Namaste: The Beautiful Relationship Between Yoga and Mental Health

Updated: Aug 2, 2019

When you think of yoga, what images come to mind? Do you imagine the tranquil yogi stretching on a serene mountaintop? Do you see the upside-down poses- the ones that make your hips quiver and ache?


There’s no doubt that yoga has numerous physical health benefits. However, research continues to show the impressive relationship between yoga and mental health. Let’s explore the top benefits you should know.


Yoga Aligns You With Your Breath


We’ve all heard the significance of taking deep breaths during stressful and uncomfortable situations. As it turns out, this advice doesn’t just derive from kindhearted old wives' tales. Research on mental health continues to emphasize how your breathing impacts your stress levels- and how your stress affects your overall emotional well-being.

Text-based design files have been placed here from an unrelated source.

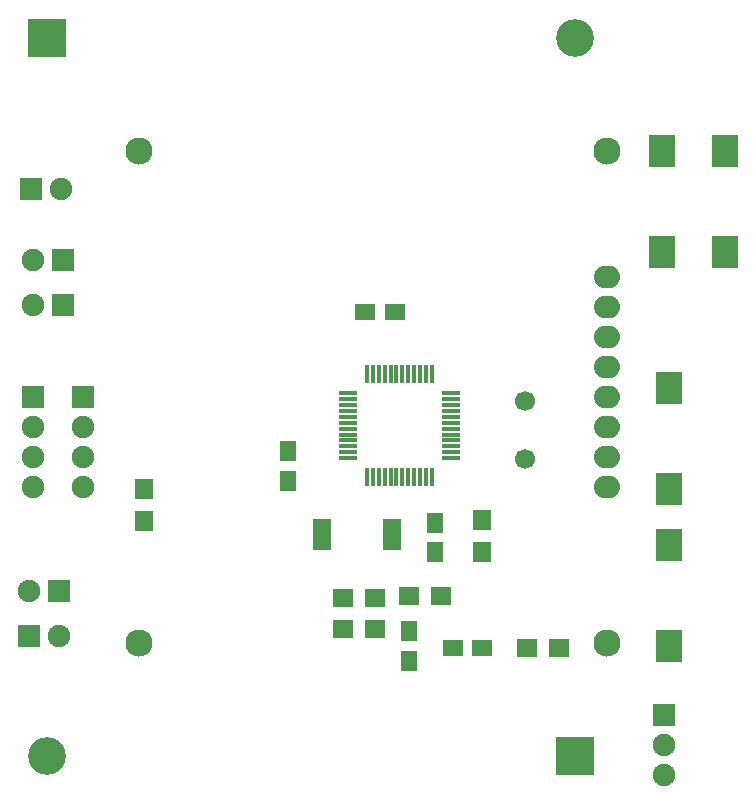
<source format=gts>
G04 #@! TF.FileFunction,Soldermask,Top*
%FSLAX46Y46*%
G04 Gerber Fmt 4.6, Leading zero omitted, Abs format (unit mm)*
G04 Created by KiCad (PCBNEW 4.0.7) date 11/23/17 22:00:10*
%MOMM*%
%LPD*%
G01*
G04 APERTURE LIST*
%ADD10C,0.100000*%
%ADD11C,1.700000*%
%ADD12R,3.200000X3.200000*%
%ADD13C,3.200000*%
%ADD14R,1.700000X1.450000*%
%ADD15R,1.450000X1.700000*%
%ADD16R,1.900000X1.900000*%
%ADD17O,1.900000X1.900000*%
%ADD18R,1.700000X1.500000*%
%ADD19R,1.500000X1.700000*%
%ADD20R,2.200000X2.700000*%
%ADD21R,1.650000X0.650000*%
%ADD22R,1.500000X0.450000*%
%ADD23R,0.450000X1.500000*%
%ADD24O,2.200000X1.924000*%
%ADD25C,2.300000*%
G04 APERTURE END LIST*
D10*
D11*
X179600000Y-133800000D03*
X179600000Y-128920000D03*
D12*
X183900000Y-159000000D03*
D13*
X139200000Y-159000000D03*
D12*
X139200000Y-98200000D03*
D13*
X183900000Y-98200000D03*
D14*
X166100000Y-121400000D03*
X168600000Y-121400000D03*
D15*
X159600000Y-135650000D03*
X159600000Y-133150000D03*
D14*
X173500000Y-149800000D03*
X176000000Y-149800000D03*
D15*
X172000000Y-141700000D03*
X172000000Y-139200000D03*
X169800000Y-148400000D03*
X169800000Y-150900000D03*
D16*
X138000000Y-128580000D03*
D17*
X138000000Y-131120000D03*
X138000000Y-133660000D03*
X138000000Y-136200000D03*
D16*
X142200000Y-128580000D03*
D17*
X142200000Y-131120000D03*
X142200000Y-133660000D03*
X142200000Y-136200000D03*
D16*
X140200000Y-145000000D03*
D17*
X137660000Y-145000000D03*
D16*
X137800000Y-111000000D03*
D17*
X140340000Y-111000000D03*
D16*
X137660000Y-148800000D03*
D17*
X140200000Y-148800000D03*
D16*
X140540000Y-120800000D03*
D17*
X138000000Y-120800000D03*
D16*
X140540000Y-117000000D03*
D17*
X138000000Y-117000000D03*
D18*
X179800000Y-149800000D03*
X182500000Y-149800000D03*
X172500000Y-145400000D03*
X169800000Y-145400000D03*
D19*
X147400000Y-139100000D03*
X147400000Y-136400000D03*
X176000000Y-141700000D03*
X176000000Y-139000000D03*
D16*
X191400000Y-155460000D03*
D17*
X191400000Y-158000000D03*
X191400000Y-160540000D03*
D20*
X196600000Y-107720000D03*
X196600000Y-116280000D03*
X191200000Y-107720000D03*
X191200000Y-116280000D03*
X191800000Y-127840000D03*
X191800000Y-136400000D03*
X191800000Y-141120000D03*
X191800000Y-149680000D03*
D21*
X168350000Y-141175000D03*
X168350000Y-140525000D03*
X168350000Y-139875000D03*
X168350000Y-139225000D03*
X162450000Y-139225000D03*
X162450000Y-139875000D03*
X162450000Y-140525000D03*
X162450000Y-141175000D03*
D22*
X173350000Y-133750000D03*
X173350000Y-133250000D03*
X173350000Y-132750000D03*
X173350000Y-132250000D03*
X173350000Y-131750000D03*
X173350000Y-131250000D03*
X173350000Y-130750000D03*
X173350000Y-130250000D03*
X173350000Y-129750000D03*
X173350000Y-129250000D03*
X173350000Y-128750000D03*
X173350000Y-128250000D03*
D23*
X171750000Y-126650000D03*
X171250000Y-126650000D03*
X170750000Y-126650000D03*
X170250000Y-126650000D03*
X169750000Y-126650000D03*
X169250000Y-126650000D03*
X168750000Y-126650000D03*
X168250000Y-126650000D03*
X167750000Y-126650000D03*
X167250000Y-126650000D03*
X166750000Y-126650000D03*
X166250000Y-126650000D03*
D22*
X164650000Y-128250000D03*
X164650000Y-128750000D03*
X164650000Y-129250000D03*
X164650000Y-129750000D03*
X164650000Y-130250000D03*
X164650000Y-130750000D03*
X164650000Y-131250000D03*
X164650000Y-131750000D03*
X164650000Y-132250000D03*
X164650000Y-132750000D03*
X164650000Y-133250000D03*
X164650000Y-133750000D03*
D23*
X166250000Y-135350000D03*
X166750000Y-135350000D03*
X167250000Y-135350000D03*
X167750000Y-135350000D03*
X168250000Y-135350000D03*
X168750000Y-135350000D03*
X169250000Y-135350000D03*
X169750000Y-135350000D03*
X170250000Y-135350000D03*
X170750000Y-135350000D03*
X171250000Y-135350000D03*
X171750000Y-135350000D03*
D18*
X166900000Y-148200000D03*
X164200000Y-148200000D03*
X166900000Y-145600000D03*
X164200000Y-145600000D03*
D24*
X186600000Y-118370000D03*
X186600000Y-120910000D03*
X186600000Y-123450000D03*
X186600000Y-125990000D03*
X186600000Y-128530000D03*
X186600000Y-131070000D03*
X186600000Y-133610000D03*
X186600000Y-136150000D03*
D25*
X186600000Y-107702000D03*
X186600000Y-149358000D03*
X146976000Y-149358000D03*
X146976000Y-107702000D03*
M02*

</source>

Yoga can help your mental health

In your yoga practice, you will be instructed through a series of poses and postures. You may push your body past a certain limit. However, it’s your breath that moves you through the tension associated with each posture. It’s your breath that transcends the discomfort and pain. Finally, it’s your breath that keeps you going (even if you feel like you don’t want to keep going!).


Proper breathingis invaluable for your health. Your breathing shapes your energy, which can shape your mood and outlook. The more you can harness healthier breathing, the more connected you feel toward yourself. This connection is powerful because it can help keep you grounded during times of stress.


Yoga Can Help You With Trauma Healing


When you experience a trauma, it can be debilitating for both your physical and emotional well-being. Even if the trauma happened many years ago, you can store the memories and feelings in your bodies, and you carry that stress and anguish deep inside.


Trauma rewrites a narrative and may make it difficult for you to trust yourself or the world around you. It may trigger strong feelings of hypervigilance, terror, resentment. Trauma is personal, and it is challenging- while some people feel comfortable sharing their experience, others will avoid doing so altogether.


Research continues to show the positive benefitsof yoga for helping heal trauma symptoms. That’s because regulated breathing can impact the parasympathetic nervous system, which can reduce some of the dissociative symptoms of trauma. It’s also because yoga encourages the positive expression of the physical and psychological self. This boost can do wonders for your self-esteem, and self-esteem can be one of the best remedies for coping with trauma.

Yoga is all about individual choice. You choose the poses, you choose your comfort, and you ultimately choose how and when you practice. There is no pressure to move into space where you don’t feel comfortable. Because trauma violates personal agency, having this sense of empowerment can make a profound difference in healing.


Yoga Promotes A Sense Of Internal Compassion


Yoga isn’t like most conventional forms of exercise. You aren’t competing or trying to outdo anyone else. You aren’t trying to win at a particular game. You aren’t even necessarily asked to take certain risks.


Instead, yoga is a practice focused on internal gratitude. Instead of focusing on what your body needs to do, you’re focusing on what your body can do. That perspective naturally creates a healing space for self-awareness and kindness.


If you are part of the 91% of American womenwho are dissatisfied with their body image, learning how to treat your body with respect can be life-changing. Most of us spend our time fighting how we look and fighting the shape, size, and appearance of our bodies. There is a good chance you are harder with yourself than you are with treating other people. Reframing how you see yourself may do wonders for your mental health.


In yoga, you’re able to appreciate your body for its strength, resilience, and tenacity. You’re able to focus on how your body functions, adapts, and works for you every second of every day. If that’s not good for your mental health, what is?


Final Thoughts On Yoga and Mental Health


The perks between routine yoga and mental health are undeniable. Fortunately, you don’t need to be an expert to reap the benefits. Likewise, you don’t need fancy equipment or excess money to get started! All you need is a hard surface, mat, and an instructor.